Segment Start: Provided data

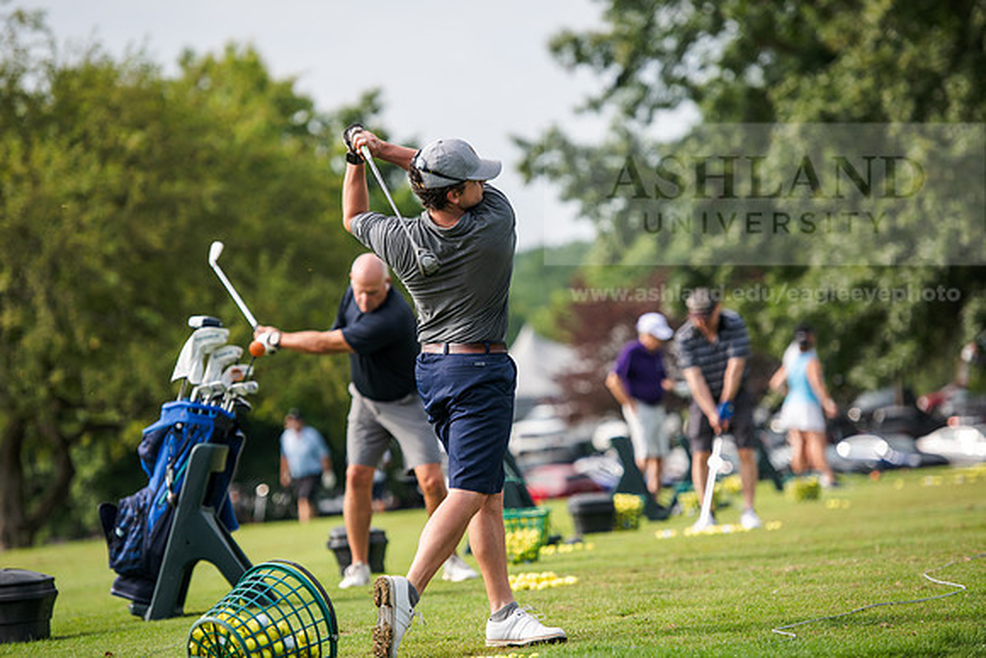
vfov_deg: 8.9
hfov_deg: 13.2
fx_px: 4246
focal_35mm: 155
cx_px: 493
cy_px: 329
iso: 80
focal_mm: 155
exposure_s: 1/640
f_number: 3.2
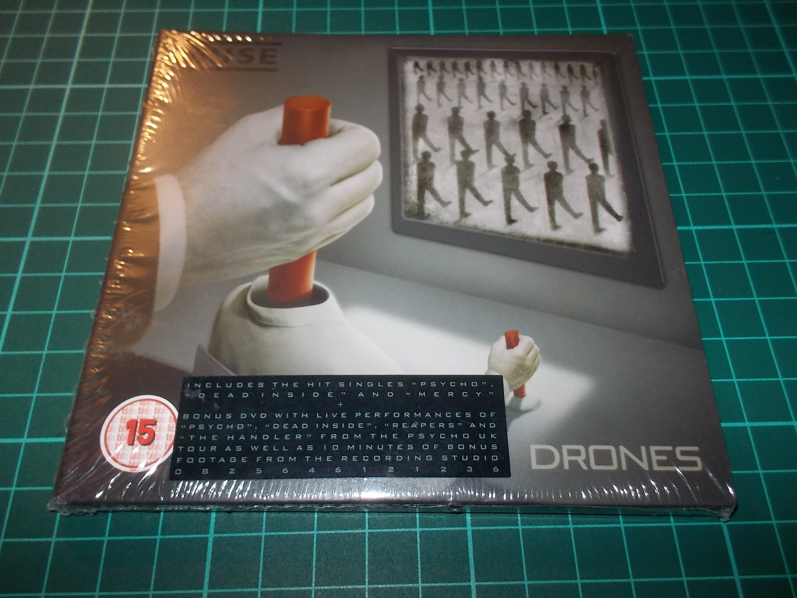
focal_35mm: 29
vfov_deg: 48.2
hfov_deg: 61.7
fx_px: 668
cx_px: 398
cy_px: 299
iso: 200
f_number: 3.3
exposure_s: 1/30
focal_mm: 4.1
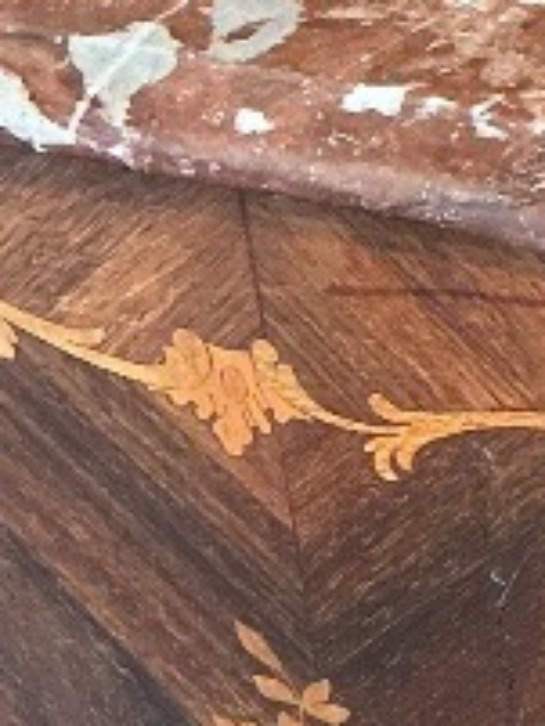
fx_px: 3628
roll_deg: +2.1
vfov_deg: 11.2
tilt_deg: -39.8
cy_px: 820
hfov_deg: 8.2
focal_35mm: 173
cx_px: 1054
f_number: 1.8
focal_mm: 3
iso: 160
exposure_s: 1/50
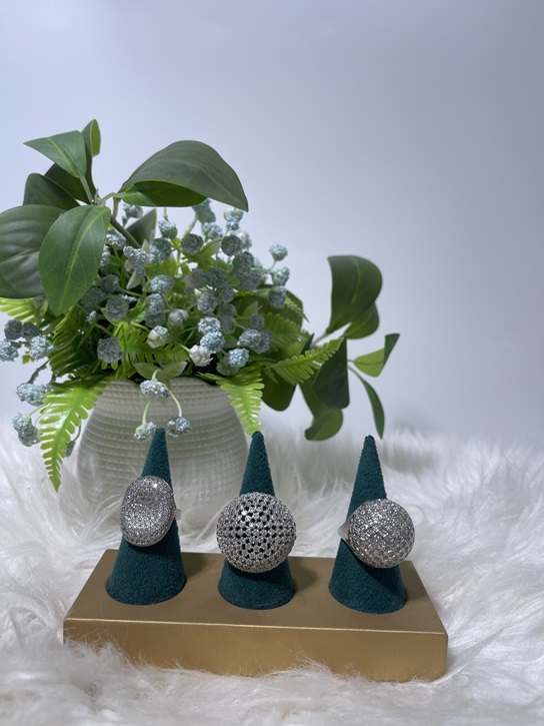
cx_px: 272
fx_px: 524
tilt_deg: -7.7
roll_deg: -1.3
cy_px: 363
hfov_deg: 54.9
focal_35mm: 25
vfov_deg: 69.4
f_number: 1.6
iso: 32
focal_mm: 5.1
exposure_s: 1/679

Segment End: Provided data

Work instruction
Verbatim reproduction of every entry is needed, with the images left out.

Answer space
vfov_deg: 8.9
hfov_deg: 13.2
fx_px: 4246
focal_35mm: 155
cx_px: 493
cy_px: 329
iso: 80
focal_mm: 155
exposure_s: 1/640
f_number: 3.2
focal_35mm: 29
vfov_deg: 48.2
hfov_deg: 61.7
fx_px: 668
cx_px: 398
cy_px: 299
iso: 200
f_number: 3.3
exposure_s: 1/30
focal_mm: 4.1
fx_px: 3628
roll_deg: +2.1
vfov_deg: 11.2
tilt_deg: -39.8
cy_px: 820
hfov_deg: 8.2
focal_35mm: 173
cx_px: 1054
f_number: 1.8
focal_mm: 3
iso: 160
exposure_s: 1/50
cx_px: 272
fx_px: 524
tilt_deg: -7.7
roll_deg: -1.3
cy_px: 363
hfov_deg: 54.9
focal_35mm: 25
vfov_deg: 69.4
f_number: 1.6
iso: 32
focal_mm: 5.1
exposure_s: 1/679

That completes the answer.